# Windows will not accept user password at startup



## bnrr (Feb 10, 2006)

I am having a problem with windows at startup, when I type my password, it is not accepted and I get the message 'did you forget your password, click on the hint ? button. I have repeated this for over 8x, still it will not accept it. I did not change my password and no one but me uses this computer. is there any other way I could resolve this without doing a reinstall without loseing any data


----------



## 2teky (Sep 28, 2007)

I know this sounds stupid but trust me I see this time and time again on our network. Make sure CAPS LOCK is off, Make sure NUM LOCK is on, Make sure you are using case sensitive if thats the way you set it up.
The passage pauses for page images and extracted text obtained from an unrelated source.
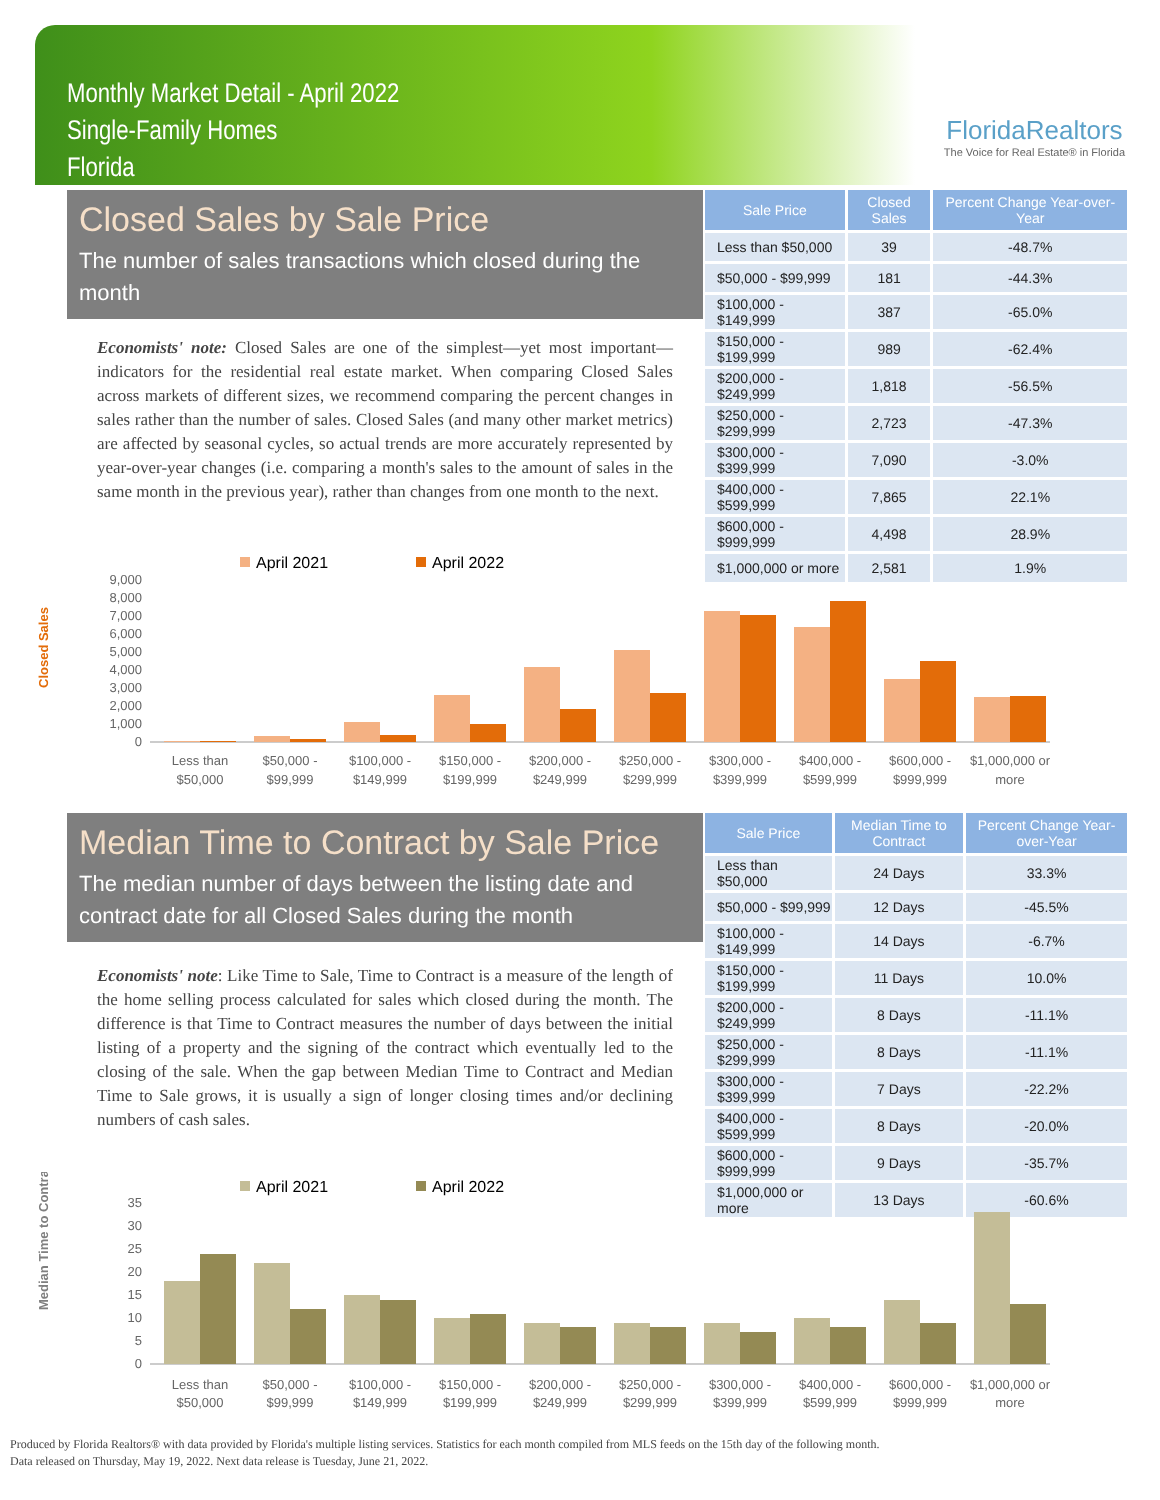Monthly Market Detail - April 2022
Single-Family Homes
Florida
FloridaRealtors
The Voice for Real Estate® in Florida
Closed Sales by Sale Price
The number of sales transactions which closed during the month
Economists' note: Closed Sales are one of the simplest—yet most important—indicators for the residential real estate market. When comparing Closed Sales across markets of different sizes, we recommend comparing the percent changes in sales rather than the number of sales. Closed Sales (and many other market metrics) are affected by seasonal cycles, so actual trends are more accurately represented by year-over-year changes (i.e. comparing a month's sales to the amount of sales in the same month in the previous year), rather than changes from one month to the next.
| Sale Price | Closed Sales | Percent Change Year-over-Year |
| --- | --- | --- |
| Less than $50,000 | 39 | -48.7% |
| $50,000 - $99,999 | 181 | -44.3% |
| $100,000 - $149,999 | 387 | -65.0% |
| $150,000 - $199,999 | 989 | -62.4% |
| $200,000 - $249,999 | 1,818 | -56.5% |
| $250,000 - $299,999 | 2,723 | -47.3% |
| $300,000 - $399,999 | 7,090 | -3.0% |
| $400,000 - $599,999 | 7,865 | 22.1% |
| $600,000 - $999,999 | 4,498 | 28.9% |
| $1,000,000 or more | 2,581 | 1.9% |
Closed Sales
April 2021
April 2022
9,000
8,000
7,000
6,000
5,000
4,000
3,000
2,000
1,000
0
Less than
$50,000
$50,000 -
$99,999
$100,000 -
$149,999
$150,000 -
$199,999
$200,000 -
$249,999
$250,000 -
$299,999
$300,000 -
$399,999
$400,000 -
$599,999
$600,000 -
$999,999
$1,000,000 or
more
Median Time to Contract by Sale Price
The median number of days between the listing date and contract date for all Closed Sales during the month
Economists' note: Like Time to Sale, Time to Contract is a measure of the length of the home selling process calculated for sales which closed during the month. The difference is that Time to Contract measures the number of days between the initial listing of a property and the signing of the contract which eventually led to the closing of the sale. When the gap between Median Time to Contract and Median Time to Sale grows, it is usually a sign of longer closing times and/or declining numbers of cash sales.
| Sale Price | Median Time to Contract | Percent Change Year-over-Year |
| --- | --- | --- |
| Less than $50,000 | 24 Days | 33.3% |
| $50,000 - $99,999 | 12 Days | -45.5% |
| $100,000 - $149,999 | 14 Days | -6.7% |
| $150,000 - $199,999 | 11 Days | 10.0% |
| $200,000 - $249,999 | 8 Days | -11.1% |
| $250,000 - $299,999 | 8 Days | -11.1% |
| $300,000 - $399,999 | 7 Days | -22.2% |
| $400,000 - $599,999 | 8 Days | -20.0% |
| $600,000 - $999,999 | 9 Days | -35.7% |
| $1,000,000 or more | 13 Days | -60.6% |
Median Time to Contract
April 2021
April 2022
35
30
25
20
15
10
5
0
Less than
$50,000
$50,000 -
$99,999
$100,000 -
$149,999
$150,000 -
$199,999
$200,000 -
$249,999
$250,000 -
$299,999
$300,000 -
$399,999
$400,000 -
$599,999
$600,000 -
$999,999
$1,000,000 or
more
Produced by Florida Realtors® with data provided by Florida's multiple listing services. Statistics for each month compiled from MLS feeds on the 15th day of the following month.
Data released on Thursday, May 19, 2022. Next data release is Tuesday, June 21, 2022.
Sorry, this is pretty general but like ive said lots of users here do forget to turn caps lock off or numlock on and end up locking out there accounts. Also try to use a known good keyboard incase your keys are faulty.


----------



## 2teky (Sep 28, 2007)

Actually on the keyboard deal, just try typing your password in the username field to be sure it is typing correctly. Hope this helps


----------



## micay (Nov 2, 2010)

If you are sure you did not forget your password and this was set on english. Be sure that your characters have been set to english. To do this try typing your password in the username field if it is written in a different language press ctrl+shift to change the language to english. Then try to type ur passwords in the psw field. Check capslock and numlock too. I hope this will help u.


----------



## BCCOMP (Jul 9, 2007)

If the above does not work, we will not be able to assist you further.

Password assistance is against the forum *RULES*



> *ASSISTANCE WITH ILLEGAL ACTIVITIES*
> We will not provide any user with information about the location of websites that assist with the following activities
> 
> software pirating
> ...


Thread closed


----------